**DIRECTIONS**
1 > In the reflection on Hawaii's annexation, copy the passage from "I’m part Cherokee" up to and including "of those ideals.".
2 > Answer these questions from the reflection on Hawaii's annexation:
(a) In which state was the writer born?
(b) In what year did Henry Cabot Lodge give the speech mentioned?
(c) What did the Hawaiian people send to Congress to protest annexation?
3 > Decide whether each statement agrees with the reflection on Hawaii's annexation. Answer yes or no, and quote the words from the reflection that settle it.
(a) The U.S. annexed Hawaii in 1898, along with Guam and Puerto Rico.
(b) Thomas Jefferson sought the consent of the French colonials and Indians during the Louisiana Purchase.
(c) The Hawaiian people were in favor of annexation.

───── SELECTED EXTRACT

I’m part Cherokee and was born in Oklahoma because some of my ancestors were forced by the U.S. Army at gunpoint to march across the country in what came to be called the Trail of Tears. So, that’s always been a little bit of a caveat to the story of American exceptionalism that I was certainly taught in school. You know, I’m all for self-government and the First Amendment and all that stuff–but there’s always a part of me that knows firsthand about the failures of those ideals.

The annexation of Hawaii, as many of the dissenters of the time pointed out, really does contradict the ideals put forth in the Declaration of Independence. In 1898, when the U.S. annexed Hawaii along with Guam and Puerto Rico and invaded the Philippines and Cuba, we became a global empire overnight. A group of Americans, a lot of them in the highest echelons of the government, were more concerned with power and greatness than our core ideals of republican forms of government. One of those men was Henry Cabot Lodge and he gave (this speech) in 1900 to poo-poo all of the anti-imperialist sissies where he just demolished the idea that consent of the governed is even possible. He talked about Thomas Jefferson, the author of that phrase, being the greatest expansionist in American history who, when he negotiated the Louisiana Purchase, acquired the biggest chunk of land at once that we had ever acquired, and it didn’t even occur to him to ask the consent of all the French colonials and Indians who were living out on that vast continent he had just taken over. So, I think Lodge sort of has a point.

It is interesting to me that throughout American history, this idea of government based on the consent of the governed is at our core, but also this contradictory process of expansion. The Hawaiian annexation definitely is a part of that because the Hawaiian people, once annexation was afoot, they rallied and collected thousands and thousands of signatures and sent them to Congress, protesting annexation. It was definitely something that the Hawaiian people were completely against and yet the United States annexed those islands anyway. So, I guess in that sense it jibes with my view of the country as having these lofty ideals that we frequently betray.

──────────
───── SOURCE DATA

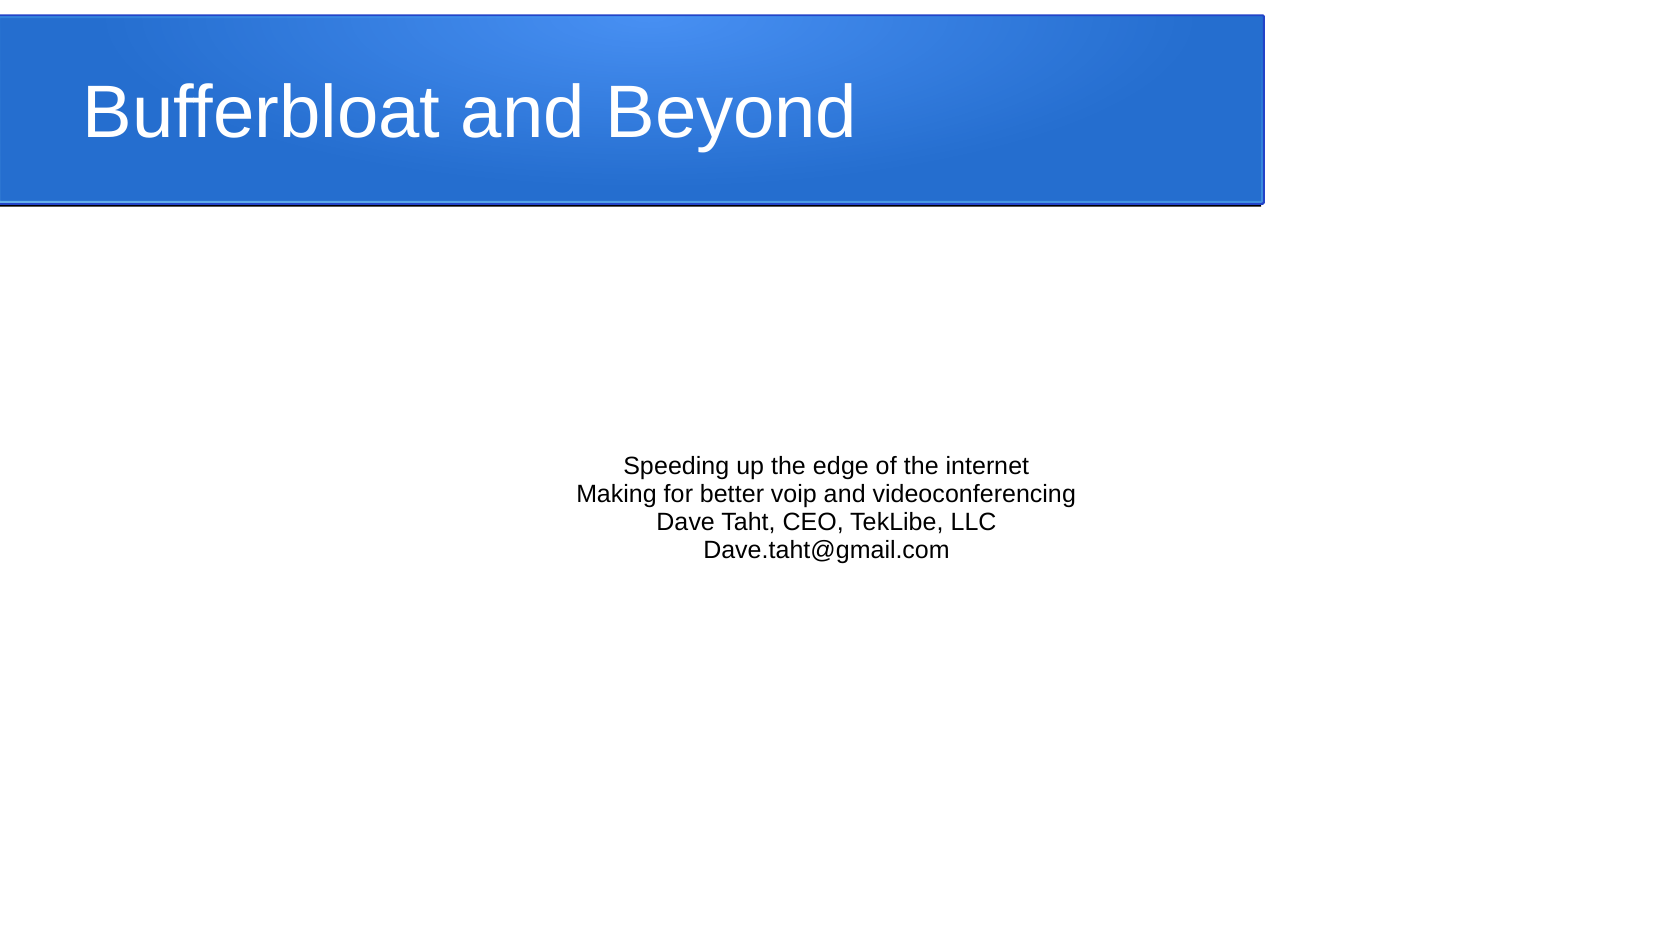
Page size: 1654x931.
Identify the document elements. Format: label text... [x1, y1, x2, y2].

subtitle Speeding up the edge of the internet Making for better voip and videoconferencing Dave Taht, CEO, TekLibe, LLC Dave.taht@gmail.com [82, 224, 1571, 764]
title Bufferbloat and Beyond [82, 35, 1235, 189]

──────────

**TASK-BY-TASK OUTPUTS**
1 >
I’m part Cherokee and was born in Oklahoma because some of my ancestors were forced by the U.S. Army at gunpoint to march across the country in what came to be called the Trail of Tears. So, that’s always been a little bit of a caveat to the story of American exceptionalism that I was certainly taught in school. You know, I’m all for self-government and the First Amendment and all that stuff–but there’s always a part of me that knows firsthand about the failures of those ideals.

2 >
(a) Oklahoma
(b) 1900
(c) Thousands and thousands of signatures

3 >
(a) Yes: "In 1898, when the U.S. annexed Hawaii along with Guam and Puerto Rico"
(b) No: "it didn’t even occur to him to ask the consent of all the French colonials and Indians"
(c) No: "It was definitely something that the Hawaiian people were completely against"